Les oiseaux et les papillons européens s'adaptent au réchauffement climatique en remontant vers le nord, mais pas suffisamment vite pour compenser l'augmentation des températures moyennes, démontre pour la première fois une étude publiée dimanche.

Une étude similaire, publiée également dimanche par la revue britannique Nature Climate Change, relève en outre que le réchauffement est en train d'altérer profondément la végétation alpine sur tout le continent.

En une vingtaine d'années (1990-2008), les températures moyennes ont augmenté en Europe d'environ 1°C, ce qui revient à un décalage des températures vers le nord équivalent à 249 kilomètres, souligne l'étude menée par le biologiste français Vincent Devictor du CNRS de Montpellier.

Régime alimentaire, stratégies migratoires, types d'habitats et autres spécialisations écologiques sont souvent très dépendants du climat, et le réchauffement en cours a un impact notable sur de nombreuses populations animales.

La réponse des papillons à ce changement climatique a été un glissement vers le nord également, mais avec un retard accumulé sur cette période de près de 135 km sur les températures.

Un retard encore plus marqué pour les oiseaux, avec un décalage de 212 km, relève dans un communiqué le Muséum national d'Histoire naturelle (MNHN) de Paris, pour lequel Frédéric Jiguet a coordonné l'étude sur les oiseaux.

Pour le Muséum, cela «illustre à quel point les changements climatiques réorganisent rapidement et profondément la composition de la faune en Europe, avec d'inquiétants décalages dans la réponse des différents groupes d'espèces» qui pourraient profondément modifier les interactions entre ces espèces.

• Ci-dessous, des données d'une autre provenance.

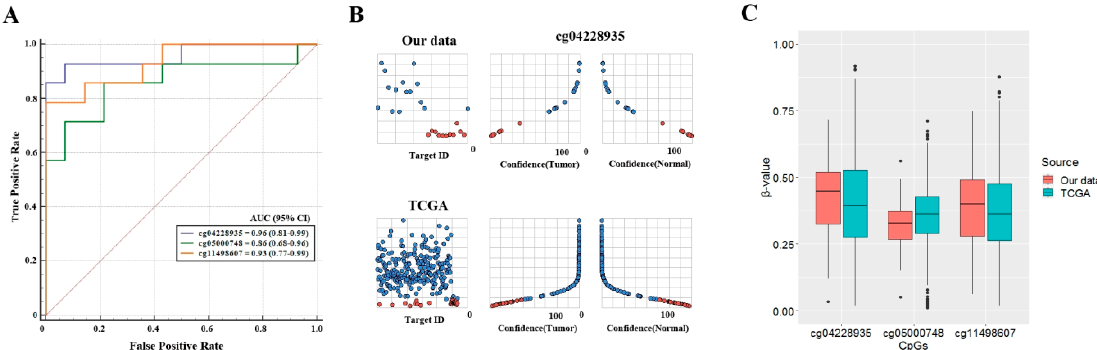
Figure 2. Evaluation of prediction performance of five supervised machine learning algorithms in non-small cell lung cancer (NSCLC). ( A ) The true and false positive rates of logistic regression model based on three CpGs were evaluated in a test dataset (N = 28) of 42 NSCLCs, and the receiver operating characteristic (ROC) curves were plotted using the MedCalc software. ( B ) The prediction certainty of the support vector machine model was evaluated in the test dataset of our data and TCGA lung cancer. The X-axis indicates the degree (0% to 100%) of certainty for prediction of our and TCGA tissues as normal or tumor for each β -value on the Y-axis. The sky blue and red orange circles indicate tumor and normal tissues, respectively. ( C ) The β -values of the three CpGs in our and TCGA data were compared to understand the difference of RUNX1 hypermethylation among other ethnic groups or populations.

La flore s'adapte moins vite

Fruit d'une collaboration sans précédent entre de nombreux chercheurs européens, cette étude a observé l'impact du changement climatique sur 9490 communautés d'oiseaux et 2130 communautés de papillons dans différents pays (France, Royaume-Uni, Espagne, Pays-Bas, Suède, Finlande et République tchèque).

Ces chercheurs ont bénéficié des données récoltées par des milliers de naturalistes bénévoles de différents réseaux, totalisant plus d'un million et demi d'heures passées sur le terrain depuis plus de vingt ans pour compter papillons et oiseaux, souligne le MNHN.

Une tendance similaire apparaît pour la flore alpine, qui n'est toutefois pas en mesure de s'adapter aussi bien et vite que les animaux, selon une étude dirigée par l'Académie des Sciences autrichienne et l'Université de Vienne.

Une équipe de botanistes de 13 pays ont analysé 867 échantillons de végétation provenant de 60 grands sommets européens, d'abord en 2001 puis en 2008.

La comparaison des résultats suggère que, à l'échelle du continent tout entier, les plantes traditionnelles des climats alpins froids sont en train d'être évincées par des plantes adaptées aux régions plus chaudes.

«Nous nous attendions à trouver un nombre plus important de plantes aimant la chaleur à des altitudes plus élevées, mais pas à découvrir un changement aussi marqué dans un laps de temps si court», explique dans un communiqué Michael Gottfried, du programme GLORIA qui a coordonné l'étude.

«De nombreuses espèces adaptées au froid sont littéralement en train de déserter les montagnes. Dans certains sommets de basse montagne européens, on pourrait voir disparaître dans les prochaines décennies les prairies alpines au profit d'arbustes nains», met-il en garde.